The ECHR judgment of 23 January 2018 in the case of Kushta v. Poland (application No. 58683/08).
In 2008, the applicant was assisted in the preparation of the application. Subsequently, the application was communicated to Poland.
The case was successfully considered a complaint against the verdict on the basis of the testimony of other defendants in the case in the absence of confrontation with witnesses. The requirements of subparagraph (d) of paragraph 3 of Article 6 of the Convention for the Protection of Human Rights and Fundamental Freedoms were violated.
CIRCUMSTANCES OF THE CASE
In 2006, several people, including the applicant, were convicted of fraudulent acquisition of mobile phones at a reduced rate. Their guilt was established mainly on the basis of the testimony of the main defendant, P.N., the phone sales manager, who confessed to the police that he had organized a fraudulent scheme using a similar method for all defendants, indicating that all buyers knew about the illegal nature of their purchases. At the request of P.N. he was released from the obligation to personally attend court sessions. Consequently, his testimony was only announced in court, and the other defendants were not given the opportunity to ask questions of P.N.
ISSUES OF LAW
Concerning compliance with paragraph 1 and subparagraph "d" of paragraph 3 of Article 6 of the Convention. The precedent principles regarding the use of the testimony of an absent witness, applied by analogy to the testimony of the absent other defendant in the case.
This case should be distinguished from the case of Riahi v. Belgium (Judgment of 14 June 2016, complaint No. 65400/10), in which the absent witness was first interrogated by police officers and then by an investigating judge. In the present case, the absent defendant in the case was questioned only by police officers and never by a prosecutor or judge.
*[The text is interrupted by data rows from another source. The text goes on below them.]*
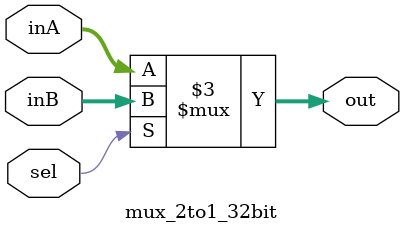
<source format=v>
module mux_2to1_32bit(out, inA, inB, sel);

    output  [31:0] out;
    
    input   [31:0] inA;
    input   [31:0] inB;
    input          sel;
	reg [31:0]out;

	always@(inA,inB,sel)
	begin
		out <= (sel == 0)? inA : inB;
	end

endmodule
</source>
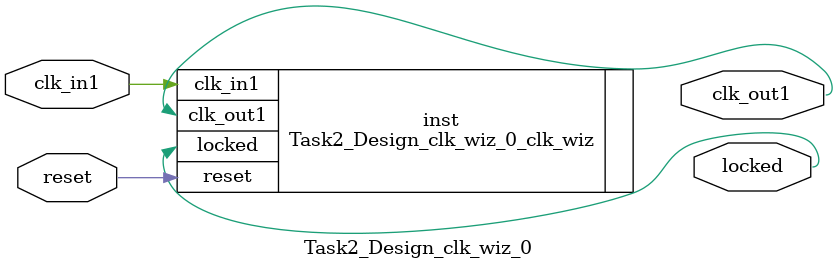
<source format=v>


`timescale 1ps/1ps

(* CORE_GENERATION_INFO = "Task2_Design_clk_wiz_0,clk_wiz_v6_0_12_0_0,{component_name=Task2_Design_clk_wiz_0,use_phase_alignment=true,use_min_o_jitter=false,use_max_i_jitter=false,use_dyn_phase_shift=false,use_inclk_switchover=false,use_dyn_reconfig=false,enable_axi=0,feedback_source=FDBK_AUTO,PRIMITIVE=MMCM,num_out_clk=1,clkin1_period=10.000,clkin2_period=10.000,use_power_down=false,use_reset=true,use_locked=true,use_inclk_stopped=false,feedback_type=SINGLE,CLOCK_MGR_TYPE=NA,manual_override=false}" *)

module Task2_Design_clk_wiz_0 
 (
  // Clock out ports
  output        clk_out1,
  // Status and control signals
  input         reset,
  output        locked,
 // Clock in ports
  input         clk_in1
 );

  Task2_Design_clk_wiz_0_clk_wiz inst
  (
  // Clock out ports  
  .clk_out1(clk_out1),
  // Status and control signals               
  .reset(reset), 
  .locked(locked),
 // Clock in ports
  .clk_in1(clk_in1)
  );

endmodule

</source>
The domestic courts considered that the questioning in an open court session of the person who gave the impugned statements was not necessary to establish the truth in the case. Indeed, he had the status of a defendant and exercised his rights under the Criminal Procedure Code. Even if he were summoned to court, he could still use the right not to testify. Under such circumstances, the presence of P.N. in the court did not guarantee the possibility of receiving additional information from him.
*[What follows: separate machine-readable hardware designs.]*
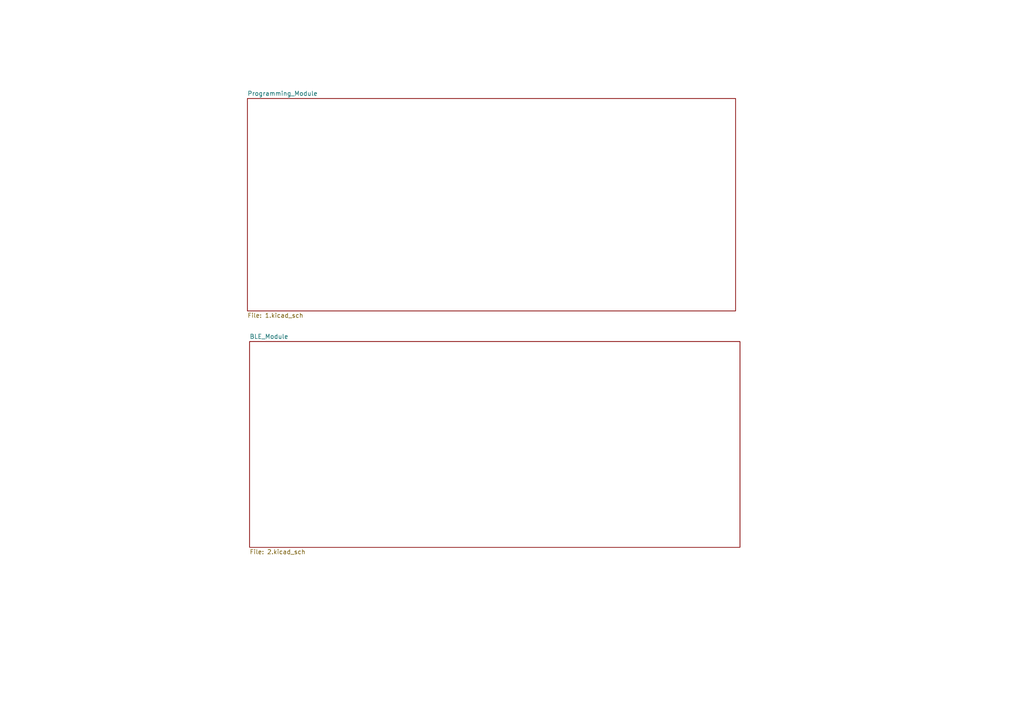
<source format=kicad_sch>
(kicad_sch
	(version 20250114)
	(generator "eeschema")
	(generator_version "9.0")
	(uuid "f0451484-e762-4bff-8b02-cc7e8f81e85b")
	(paper "A4")
	(lib_symbols)
	(sheet
		(at 71.755 28.575)
		(size 141.605 61.595)
		(exclude_from_sim no)
		(in_bom yes)
		(on_board yes)
		(dnp no)
		(fields_autoplaced yes)
		(stroke
			(width 0.1524)
			(type solid)
		)
		(fill
			(color 0 0 0 0.0000)
		)
		(uuid "5db277f2-e890-43df-8a34-f584a19fe573")
		(property "Sheetname" "Programming_Module"
			(at 71.755 27.8634 0)
			(effects
				(font
					(size 1.27 1.27)
				)
				(justify left bottom)
			)
		)
		(property "Sheetfile" "1.kicad_sch"
			(at 71.755 90.7546 0)
			(effects
				(font
					(size 1.27 1.27)
				)
				(justify left top)
			)
		)
		(instances
			(project "Final"
				(path "/f0451484-e762-4bff-8b02-cc7e8f81e85b"
					(page "2")
				)
			)
		)
	)
	(sheet
		(at 72.39 99.06)
		(size 142.24 59.69)
		(exclude_from_sim no)
		(in_bom yes)
		(on_board yes)
		(dnp no)
		(fields_autoplaced yes)
		(stroke
			(width 0.1524)
			(type solid)
		)
		(fill
			(color 0 0 0 0.0000)
		)
		(uuid "7a2e84ff-1115-4d31-a4a0-02337b9b8d65")
		(property "Sheetname" "BLE_Module"
			(at 72.39 98.3484 0)
			(effects
				(font
					(size 1.27 1.27)
				)
				(justify left bottom)
			)
		)
		(property "Sheetfile" "2.kicad_sch"
			(at 72.39 159.3346 0)
			(effects
				(font
					(size 1.27 1.27)
				)
				(justify left top)
			)
		)
		(instances
			(project "Final"
				(path "/f0451484-e762-4bff-8b02-cc7e8f81e85b"
					(page "3")
				)
			)
		)
	)
	(sheet_instances
		(path "/"
			(page "1")
		)
	)
	(embedded_fonts no)
)

</source>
However, it is not clear from the domestic courts' arguments that: (a) the impugned statements were considered as decisive for the content of the verdict, or (b) whether the courts carefully examined the issue of the consequences of the non-appearance of P.N. to the court to establish the truth in the case or the question of the existence of guarantees that would balance the unfavorable situation in which the applicant's defense was.
(a) Concerning the significance of the impugned evidence for the content of the verdict in the applicant's case. The courts of Poland indicated that they based the verdict on the entire body of evidence in the case. Nevertheless, in the Court's view, it can not be denied that the testimony of P.N. were decisive in the sentencing. Indeed, in order to demonstrate that the offense committed to the applicant was committed, and in order to clarify the extent of his guilt, the courts had to establish the criminal intent and awareness of the illegality of his actions by the applicant. The testimony given by other defendants on this issue was not unambiguous and did not directly testify that all the defendants acted with full consciousness of their actions or with the same degree of criminal intent. As the only eyewitness to the crimes of P.N. in fact, was the only person who could clarify these issues. None of the other evidence recognized by domestic courts as admissible could not have helped in any greater degree to resolve the issue of the applicant's criminal intent, since they only confirmed the testimony of P.N.
(b) Presence of procedural guarantees that would balance the possibility of the applicant's party in the proceedings. Neither the judge nor the applicant saw P.N. while giving them testimony to assess their credibility.
Although the Polish courts assessed the credibility of the evidence in the light of other evidence in the case, nothing in the case file showed that the courts would give them less importance because the defense could not interrogate P.N. or that the judges have not seen or heard P.N. No matter how thorough such a check, however, a study by a judge who conducted a hearing on his case was an inadequate way of verifying the reliability of such statements, since there were no data that could appear during a confrontation in an open trial between the accused and the prosecutor .
As for the fact that the relevant provisions of the Code of Criminal Procedure were guaranteed by P.N. some special rights, including the right to refuse to testify or answer certain questions without explanation, this was certainly important for assessing the fairness of the process as a whole, but, however, was not a decisive factor.
From the Court's point of view, the possibility of appealing the accused testimony by presenting evidence or calling witnesses did not balance the fact that at no stage in the proceedings the applicant had been able to verify the veracity or credibility of the witness's testimony by appealing them.
The fact that the applicant did not file an appropriate complaint during the trial of the first-instance court does not affect this conclusion, because at this stage he was not assisted by a professional lawyer.
Thus, the applicant did not have sufficient or appropriate opportunity to appeal the testimony, which became decisive evidence against him when deciding the sentence.
The violation of the requirements of paragraph 1 and subparagraph "d" of paragraph 3 of Article 6 of the Convention was violated (unanimously).
In application of Article 41 of the Convention, the Court awarded the applicant EUR 2,000 in respect of non-pecuniary damage.